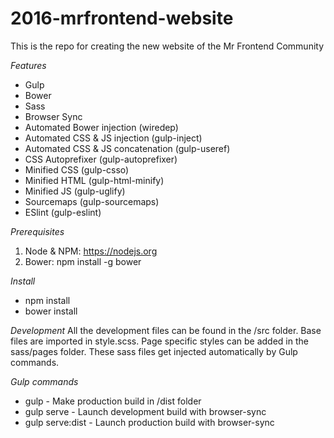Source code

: # 2016-mrfrontend-website

This is the repo for creating the new website of the Mr Frontend Community

*Features*
- Gulp
- Bower
- Sass
- Browser Sync
- Automated Bower injection (wiredep)
- Automated CSS & JS injection (gulp-inject)
- Automated CSS & JS concatenation (gulp-useref)
- CSS Autoprefixer (gulp-autoprefixer)
- Minified CSS (gulp-csso)
- Minified HTML (gulp-html-minify)
- Minified JS (gulp-uglify)
- Sourcemaps (gulp-sourcemaps)
- ESlint (gulp-eslint)

*Prerequisites*
1. Node & NPM: https://nodejs.org
2. Bower: npm install -g bower

*Install*
- npm install
- bower install

*Development*
All the development files can be found in the /src folder.
Base files are imported in style.scss. Page specific styles can be added in the sass/pages folder. These sass files get injected automatically by Gulp commands. 

*Gulp commands*
- gulp - Make production build in /dist folder
- gulp serve - Launch development build with browser-sync
- gulp serve:dist - Launch production build with browser-sync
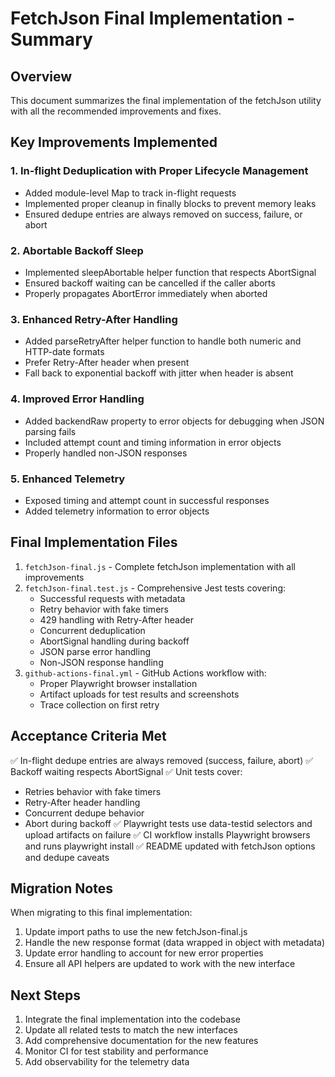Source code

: # FetchJson Final Implementation - Summary

## Overview

This document summarizes the final implementation of the fetchJson utility with all the recommended improvements and fixes.

## Key Improvements Implemented

### 1. In-flight Deduplication with Proper Lifecycle Management

- Added module-level Map to track in-flight requests
- Implemented proper cleanup in finally blocks to prevent memory leaks
- Ensured dedupe entries are always removed on success, failure, or abort

### 2. Abortable Backoff Sleep

- Implemented sleepAbortable helper function that respects AbortSignal
- Ensured backoff waiting can be cancelled if the caller aborts
- Properly propagates AbortError immediately when aborted

### 3. Enhanced Retry-After Handling

- Added parseRetryAfter helper function to handle both numeric and HTTP-date formats
- Prefer Retry-After header when present
- Fall back to exponential backoff with jitter when header is absent

### 4. Improved Error Handling

- Added backendRaw property to error objects for debugging when JSON parsing fails
- Included attempt count and timing information in error objects
- Properly handled non-JSON responses

### 5. Enhanced Telemetry

- Exposed timing and attempt count in successful responses
- Added telemetry information to error objects

## Final Implementation Files

1. `fetchJson-final.js` - Complete fetchJson implementation with all improvements
2. `fetchJson-final.test.js` - Comprehensive Jest tests covering:
   - Successful requests with metadata
   - Retry behavior with fake timers
   - 429 handling with Retry-After header
   - Concurrent deduplication
   - AbortSignal handling during backoff
   - JSON parse error handling
   - Non-JSON response handling
3. `github-actions-final.yml` - GitHub Actions workflow with:
   - Proper Playwright browser installation
   - Artifact uploads for test results and screenshots
   - Trace collection on first retry

## Acceptance Criteria Met

✅ In-flight dedupe entries are always removed (success, failure, abort)
✅ Backoff waiting respects AbortSignal
✅ Unit tests cover:
  - Retries behavior with fake timers
  - Retry-After header handling
  - Concurrent dedupe behavior
  - Abort during backoff
✅ Playwright tests use data-testid selectors and upload artifacts on failure
✅ CI workflow installs Playwright browsers and runs playwright install
✅ README updated with fetchJson options and dedupe caveats

## Migration Notes

When migrating to this final implementation:

1. Update import paths to use the new fetchJson-final.js
2. Handle the new response format (data wrapped in object with metadata)
3. Update error handling to account for new error properties
4. Ensure all API helpers are updated to work with the new interface

## Next Steps

1. Integrate the final implementation into the codebase
2. Update all related tests to match the new interfaces
3. Add comprehensive documentation for the new features
4. Monitor CI for test stability and performance
5. Add observability for the telemetry data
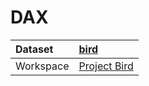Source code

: 



# DAX

|Dataset|[bird](./../bird.md)|
| :--- | :--- |
|Workspace|[Project Bird](../../Workspaces/Project-Bird.md)|

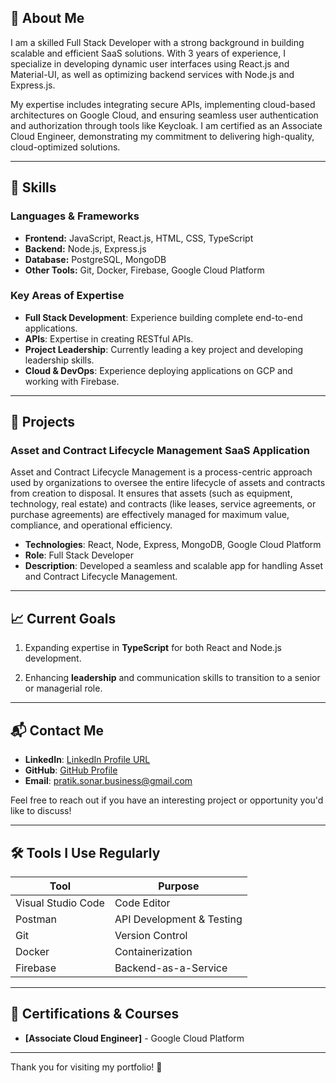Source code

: ## 👋 About Me
I am a skilled Full Stack Developer with a strong background in building scalable and efficient SaaS solutions. 
With 3 years of experience, I specialize in developing dynamic user interfaces using React.js and Material-UI, as well as optimizing backend services with Node.js and Express.js.

My expertise includes integrating secure APIs, implementing cloud-based architectures on Google Cloud, and ensuring seamless user authentication and authorization through tools like Keycloak. 
I am certified as an Associate Cloud Engineer, demonstrating my commitment to delivering high-quality, cloud-optimized solutions.

---

## 🌟 Skills

### Languages & Frameworks
- **Frontend:** JavaScript, React.js, HTML, CSS, TypeScript
- **Backend:** Node.js, Express.js
- **Database:** PostgreSQL, MongoDB
- **Other Tools:** Git, Docker, Firebase, Google Cloud Platform

### Key Areas of Expertise
- **Full Stack Development**: Experience building complete end-to-end applications.
- **APIs**: Expertise in creating RESTful APIs.
- **Project Leadership**: Currently leading a key project and developing leadership skills.
- **Cloud & DevOps**: Experience deploying applications on GCP and working with Firebase.

---

## 📂 Projects

### **Asset and Contract Lifecycle Management SaaS Application**
Asset and Contract Lifecycle Management is a process-centric approach used by organizations to oversee the entire lifecycle of assets and contracts from creation to disposal. It ensures that assets (such as equipment, technology, real estate) and contracts (like leases, service agreements, or purchase agreements) are effectively managed for maximum value, compliance, and operational efficiency.

- **Technologies**: React, Node, Express, MongoDB, Google Cloud Platform
- **Role**: Full Stack Developer
- **Description**: Developed a seamless and scalable app for handling Asset and Contract Lifecycle Management.

<!--### **Project Title 2**
_A brief description of the project and its significance._

- **Technologies**: React, Node.js, PostgreSQL
- **Role**: Backend Developer
- **Description**: Implemented backend services for data management and API endpoints.

### **Project Title 3**
_A brief description of the project and its significance._

- **Technologies**: Node.js, Firebase
- **Role**: Full Stack Developer
- **Description**: Built and deployed a responsive, real-time application for asset tracking.
-->

---

## 📈 Current Goals
1. Expanding expertise in **TypeScript** for both React and Node.js development.
<!--2. Building a **product-based software company** around Digital Laundry services. -->
2. Enhancing **leadership** and communication skills to transition to a senior or managerial role.

---

## 📬 Contact Me
- **LinkedIn**: [LinkedIn Profile URL](https://www.linkedin.com/in/fullstack-pratik)
- **GitHub**: [GitHub Profile](https://github.com/sonarpratikcodes)
- **Email**: pratik.sonar.business@gmail.com

Feel free to reach out if you have an interesting project or opportunity you'd like to discuss!

---

## 🛠️ Tools I Use Regularly

| Tool             | Purpose                           |
|------------------|-----------------------------------|
| Visual Studio Code | Code Editor                    |
| Postman          | API Development & Testing        |
| Git              | Version Control                  |
| Docker           | Containerization                 |
| Firebase         | Backend-as-a-Service             |

---

## 📜 Certifications & Courses
- **[Associate Cloud Engineer]** - Google Cloud Platform
<!-- **[Course/Certification Name]** - Platform or Institute Name -->

---

Thank you for visiting my portfolio! 🚀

····················

Please reproduce these entries with "Mr Frontend Community" swapped for "Mr. Frontend Community" wherever it occurs, changing nothing else, and leave the pictures out of your answer.

● **OUTPUT FOR THIS EXERCISE**:
Source code

: # 2016-mrfrontend-website

This is the repo for creating the new website of the Mr. Frontend Community

*Features*
- Gulp
- Bower
- Sass
- Browser Sync
- Automated Bower injection (wiredep)
- Automated CSS & JS injection (gulp-inject)
- Automated CSS & JS concatenation (gulp-useref)
- CSS Autoprefixer (gulp-autoprefixer)
- Minified CSS (gulp-csso)
- Minified HTML (gulp-html-minify)
- Minified JS (gulp-uglify)
- Sourcemaps (gulp-sourcemaps)
- ESlint (gulp-eslint)

*Prerequisites*
1. Node & NPM: https://nodejs.org
2. Bower: npm install -g bower

*Install*
- npm install
- bower install

*Development*
All the development files can be found in the /src folder.
Base files are imported in style.scss. Page specific styles can be added in the sass/pages folder. These sass files get injected automatically by Gulp commands. 

*Gulp commands*
- gulp - Make production build in /dist folder
- gulp serve - Launch development build with browser-sync
- gulp serve:dist - Launch production build with browser-sync
Source code

: # FetchJson Final Implementation - Summary

## Overview

This document summarizes the final implementation of the fetchJson utility with all the recommended improvements and fixes.

## Key Improvements Implemented

### 1. In-flight Deduplication with Proper Lifecycle Management

- Added module-level Map to track in-flight requests
- Implemented proper cleanup in finally blocks to prevent memory leaks
- Ensured dedupe entries are always removed on success, failure, or abort

### 2. Abortable Backoff Sleep

- Implemented sleepAbortable helper function that respects AbortSignal
- Ensured backoff waiting can be cancelled if the caller aborts
- Properly propagates AbortError immediately when aborted

### 3. Enhanced Retry-After Handling

- Added parseRetryAfter helper function to handle both numeric and HTTP-date formats
- Prefer Retry-After header when present
- Fall back to exponential backoff with jitter when header is absent

### 4. Improved Error Handling

- Added backendRaw property to error objects for debugging when JSON parsing fails
- Included attempt count and timing information in error objects
- Properly handled non-JSON responses

### 5. Enhanced Telemetry

- Exposed timing and attempt count in successful responses
- Added telemetry information to error objects

## Final Implementation Files

1. `fetchJson-final.js` - Complete fetchJson implementation with all improvements
2. `fetchJson-final.test.js` - Comprehensive Jest tests covering:
   - Successful requests with metadata
   - Retry behavior with fake timers
   - 429 handling with Retry-After header
   - Concurrent deduplication
   - AbortSignal handling during backoff
   - JSON parse error handling
   - Non-JSON response handling
3. `github-actions-final.yml` - GitHub Actions workflow with:
   - Proper Playwright browser installation
   - Artifact uploads for test results and screenshots
   - Trace collection on first retry

## Acceptance Criteria Met

✅ In-flight dedupe entries are always removed (success, failure, abort)
✅ Backoff waiting respects AbortSignal
✅ Unit tests cover:
  - Retries behavior with fake timers
  - Retry-After header handling
  - Concurrent dedupe behavior
  - Abort during backoff
✅ Playwright tests use data-testid selectors and upload artifacts on failure
✅ CI workflow installs Playwright browsers and runs playwright install
✅ README updated with fetchJson options and dedupe caveats

## Migration Notes

When migrating to this final implementation:

1. Update import paths to use the new fetchJson-final.js
2. Handle the new response format (data wrapped in object with metadata)
3. Update error handling to account for new error properties
4. Ensure all API helpers are updated to work with the new interface

## Next Steps

1. Integrate the final implementation into the codebase
2. Update all related tests to match the new interfaces
3. Add comprehensive documentation for the new features
4. Monitor CI for test stability and performance
5. Add observability for the telemetry data
Source code

: 



# DAX

|Dataset|[bird](./../bird.md)|
| :--- | :--- |
|Workspace|[Project Bird](../../Workspaces/Project-Bird.md)|

Source code

: ## 👋 About Me
I am a skilled Full Stack Developer with a strong background in building scalable and efficient SaaS solutions. 
With 3 years of experience, I specialize in developing dynamic user interfaces using React.js and Material-UI, as well as optimizing backend services with Node.js and Express.js.

My expertise includes integrating secure APIs, implementing cloud-based architectures on Google Cloud, and ensuring seamless user authentication and authorization through tools like Keycloak. 
I am certified as an Associate Cloud Engineer, demonstrating my commitment to delivering high-quality, cloud-optimized solutions.

---

## 🌟 Skills

### Languages & Frameworks
- **Frontend:** JavaScript, React.js, HTML, CSS, TypeScript
- **Backend:** Node.js, Express.js
- **Database:** PostgreSQL, MongoDB
- **Other Tools:** Git, Docker, Firebase, Google Cloud Platform

### Key Areas of Expertise
- **Full Stack Development**: Experience building complete end-to-end applications.
- **APIs**: Expertise in creating RESTful APIs.
- **Project Leadership**: Currently leading a key project and developing leadership skills.
- **Cloud & DevOps**: Experience deploying applications on GCP and working with Firebase.

---

## 📂 Projects

### **Asset and Contract Lifecycle Management SaaS Application**
Asset and Contract Lifecycle Management is a process-centric approach used by organizations to oversee the entire lifecycle of assets and contracts from creation to disposal. It ensures that assets (such as equipment, technology, real estate) and contracts (like leases, service agreements, or purchase agreements) are effectively managed for maximum value, compliance, and operational efficiency.

- **Technologies**: React, Node, Express, MongoDB, Google Cloud Platform
- **Role**: Full Stack Developer
- **Description**: Developed a seamless and scalable app for handling Asset and Contract Lifecycle Management.

<!--### **Project Title 2**
_A brief description of the project and its significance._

- **Technologies**: React, Node.js, PostgreSQL
- **Role**: Backend Developer
- **Description**: Implemented backend services for data management and API endpoints.

### **Project Title 3**
_A brief description of the project and its significance._

- **Technologies**: Node.js, Firebase
- **Role**: Full Stack Developer
- **Description**: Built and deployed a responsive, real-time application for asset tracking.
-->

---

## 📈 Current Goals
1. Expanding expertise in **TypeScript** for both React and Node.js development.
<!--2. Building a **product-based software company** around Digital Laundry services. -->
2. Enhancing **leadership** and communication skills to transition to a senior or managerial role.

---

## 📬 Contact Me
- **LinkedIn**: [LinkedIn Profile URL](https://www.linkedin.com/in/fullstack-pratik)
- **GitHub**: [GitHub Profile](https://github.com/sonarpratikcodes)
- **Email**: pratik.sonar.business@gmail.com

Feel free to reach out if you have an interesting project or opportunity you'd like to discuss!

---

## 🛠️ Tools I Use Regularly

| Tool             | Purpose                           |
|------------------|-----------------------------------|
| Visual Studio Code | Code Editor                    |
| Postman          | API Development & Testing        |
| Git              | Version Control                  |
| Docker           | Containerization                 |
| Firebase         | Backend-as-a-Service             |

---

## 📜 Certifications & Courses
- **[Associate Cloud Engineer]** - Google Cloud Platform
<!-- **[Course/Certification Name]** - Platform or Institute Name -->

---

Thank you for visiting my portfolio! 🚀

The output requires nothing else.